Featured photography by John Mayor, Jean-Claude Carbonne, Deborah Ugoretz, Jenny Fontaine, and Laure Joliet, among others.

Ethnographers, Connect.

The origin of the Society for Emerging Ethnographers can be traced to Patton Hall, 305 E. 23rd Street, in Austin, Texas.

In the Summer 2023, the Urban Ethnography Lab at the University of Texas at Austin hosted its inaugural ethnographers’ summer school for scholars across the United States and the world. Toward summer’s end, participants shared a collective wish to keep connected and keep working on the craft.

By the early Spring 2024, Society membership was expanded to include any early-career ethnographer who might benefit from ethnographic programming, professional ties, and opportunities to discuss, in community, methodological challenges.

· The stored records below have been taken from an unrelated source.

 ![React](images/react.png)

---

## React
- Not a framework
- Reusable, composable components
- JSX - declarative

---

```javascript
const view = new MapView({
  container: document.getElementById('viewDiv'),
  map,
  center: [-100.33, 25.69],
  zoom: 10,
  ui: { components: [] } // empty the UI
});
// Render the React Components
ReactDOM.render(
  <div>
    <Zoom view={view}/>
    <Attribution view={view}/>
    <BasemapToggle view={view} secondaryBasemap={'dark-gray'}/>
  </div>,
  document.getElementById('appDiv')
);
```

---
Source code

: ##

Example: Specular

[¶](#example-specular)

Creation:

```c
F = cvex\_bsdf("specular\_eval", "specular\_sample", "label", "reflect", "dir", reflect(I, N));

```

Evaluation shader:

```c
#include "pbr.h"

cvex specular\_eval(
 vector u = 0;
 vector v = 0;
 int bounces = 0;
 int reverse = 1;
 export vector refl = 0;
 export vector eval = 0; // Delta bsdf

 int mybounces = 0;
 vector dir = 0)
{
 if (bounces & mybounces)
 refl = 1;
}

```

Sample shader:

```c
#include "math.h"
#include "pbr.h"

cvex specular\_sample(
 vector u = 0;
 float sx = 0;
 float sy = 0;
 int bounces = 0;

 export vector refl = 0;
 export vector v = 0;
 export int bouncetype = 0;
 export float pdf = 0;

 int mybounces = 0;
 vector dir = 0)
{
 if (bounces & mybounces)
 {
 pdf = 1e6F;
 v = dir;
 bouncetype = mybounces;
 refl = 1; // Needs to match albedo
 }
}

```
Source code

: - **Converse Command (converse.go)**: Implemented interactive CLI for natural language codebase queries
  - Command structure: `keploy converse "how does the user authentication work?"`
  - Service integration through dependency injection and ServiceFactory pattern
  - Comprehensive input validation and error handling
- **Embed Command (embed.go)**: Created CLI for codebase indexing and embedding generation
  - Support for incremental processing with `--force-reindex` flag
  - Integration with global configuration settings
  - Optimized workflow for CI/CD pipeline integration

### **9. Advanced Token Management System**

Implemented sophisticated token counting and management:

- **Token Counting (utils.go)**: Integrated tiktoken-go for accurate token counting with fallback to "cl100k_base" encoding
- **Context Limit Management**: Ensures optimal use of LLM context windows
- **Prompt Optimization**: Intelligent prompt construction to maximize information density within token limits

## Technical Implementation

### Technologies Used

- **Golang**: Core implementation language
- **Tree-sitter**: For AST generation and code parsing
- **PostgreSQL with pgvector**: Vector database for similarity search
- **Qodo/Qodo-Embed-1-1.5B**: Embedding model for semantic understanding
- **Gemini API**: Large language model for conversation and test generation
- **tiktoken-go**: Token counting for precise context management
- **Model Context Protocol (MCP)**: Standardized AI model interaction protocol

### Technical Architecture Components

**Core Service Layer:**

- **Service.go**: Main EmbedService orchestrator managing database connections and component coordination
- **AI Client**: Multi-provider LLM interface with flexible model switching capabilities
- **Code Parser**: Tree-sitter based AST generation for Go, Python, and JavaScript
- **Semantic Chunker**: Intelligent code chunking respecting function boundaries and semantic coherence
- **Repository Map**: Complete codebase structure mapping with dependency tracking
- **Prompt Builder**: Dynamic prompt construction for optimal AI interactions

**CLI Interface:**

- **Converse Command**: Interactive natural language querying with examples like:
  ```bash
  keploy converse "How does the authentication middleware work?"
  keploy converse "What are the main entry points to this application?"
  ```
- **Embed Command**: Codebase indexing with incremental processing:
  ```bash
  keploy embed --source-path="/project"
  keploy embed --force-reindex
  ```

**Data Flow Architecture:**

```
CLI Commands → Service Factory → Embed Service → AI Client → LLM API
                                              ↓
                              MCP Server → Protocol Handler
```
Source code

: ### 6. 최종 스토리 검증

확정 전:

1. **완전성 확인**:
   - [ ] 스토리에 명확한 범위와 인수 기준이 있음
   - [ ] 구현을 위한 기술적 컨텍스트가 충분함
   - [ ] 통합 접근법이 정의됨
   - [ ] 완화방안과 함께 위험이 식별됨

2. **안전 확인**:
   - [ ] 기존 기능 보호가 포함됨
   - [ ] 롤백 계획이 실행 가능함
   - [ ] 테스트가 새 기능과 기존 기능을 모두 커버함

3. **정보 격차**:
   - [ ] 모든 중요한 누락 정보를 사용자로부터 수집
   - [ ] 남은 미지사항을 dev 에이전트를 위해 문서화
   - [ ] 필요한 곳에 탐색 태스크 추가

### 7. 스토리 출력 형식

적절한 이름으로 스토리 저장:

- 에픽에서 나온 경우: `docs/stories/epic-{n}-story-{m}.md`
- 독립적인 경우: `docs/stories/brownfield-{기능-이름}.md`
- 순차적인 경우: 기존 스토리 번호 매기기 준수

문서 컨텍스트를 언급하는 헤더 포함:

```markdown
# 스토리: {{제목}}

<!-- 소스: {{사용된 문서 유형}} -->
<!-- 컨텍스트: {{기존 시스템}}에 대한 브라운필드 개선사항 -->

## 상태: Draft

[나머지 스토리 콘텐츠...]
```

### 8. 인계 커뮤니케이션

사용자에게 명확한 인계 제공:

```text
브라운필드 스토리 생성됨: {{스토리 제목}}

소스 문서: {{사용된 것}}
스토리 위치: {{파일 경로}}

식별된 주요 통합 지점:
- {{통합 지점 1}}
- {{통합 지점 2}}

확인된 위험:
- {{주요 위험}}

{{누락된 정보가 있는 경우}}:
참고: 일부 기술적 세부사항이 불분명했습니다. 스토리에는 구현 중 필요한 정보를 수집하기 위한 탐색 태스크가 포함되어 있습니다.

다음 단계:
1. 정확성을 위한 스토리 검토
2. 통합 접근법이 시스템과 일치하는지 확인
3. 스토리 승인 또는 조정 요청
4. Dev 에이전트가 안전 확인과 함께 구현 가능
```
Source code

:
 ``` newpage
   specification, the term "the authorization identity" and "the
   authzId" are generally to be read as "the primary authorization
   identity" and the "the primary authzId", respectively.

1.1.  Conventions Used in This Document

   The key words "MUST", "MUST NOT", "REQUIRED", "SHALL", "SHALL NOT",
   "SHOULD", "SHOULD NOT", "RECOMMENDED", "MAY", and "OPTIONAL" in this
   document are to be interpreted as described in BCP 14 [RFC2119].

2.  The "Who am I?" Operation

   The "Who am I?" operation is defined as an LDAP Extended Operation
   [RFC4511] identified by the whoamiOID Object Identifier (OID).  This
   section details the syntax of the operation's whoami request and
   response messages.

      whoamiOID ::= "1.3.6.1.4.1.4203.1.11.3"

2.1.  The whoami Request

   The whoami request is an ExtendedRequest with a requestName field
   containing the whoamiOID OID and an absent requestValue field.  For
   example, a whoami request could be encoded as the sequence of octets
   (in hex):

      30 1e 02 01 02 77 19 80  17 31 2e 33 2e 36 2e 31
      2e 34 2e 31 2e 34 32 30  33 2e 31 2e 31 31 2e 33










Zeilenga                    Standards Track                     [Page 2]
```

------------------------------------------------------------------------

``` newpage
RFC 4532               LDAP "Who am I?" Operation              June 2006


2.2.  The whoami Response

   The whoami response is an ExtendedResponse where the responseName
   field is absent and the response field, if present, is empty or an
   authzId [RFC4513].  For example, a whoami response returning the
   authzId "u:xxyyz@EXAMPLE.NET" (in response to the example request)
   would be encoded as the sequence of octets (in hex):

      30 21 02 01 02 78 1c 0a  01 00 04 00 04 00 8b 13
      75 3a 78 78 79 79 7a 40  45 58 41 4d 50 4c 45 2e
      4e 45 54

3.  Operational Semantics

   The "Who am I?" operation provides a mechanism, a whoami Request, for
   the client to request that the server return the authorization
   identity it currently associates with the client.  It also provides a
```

The Society for Emerging Ethnographers hosts gatherings and events with two fundamental ideas in mind. First, ethnography requires innumerable technique, a complex skillset, and attentive training. And second, inspired by guidance from Javier Auyero, scholars should not problem-solve major ethnographic challenges alone. Our complex work observing social life is best assessed and reassessed within social networks and ethnographic community.

The Society for Emerging Ethnographers is just one organization, among others founded in the last decade, for the advancement of ethnographers and the method.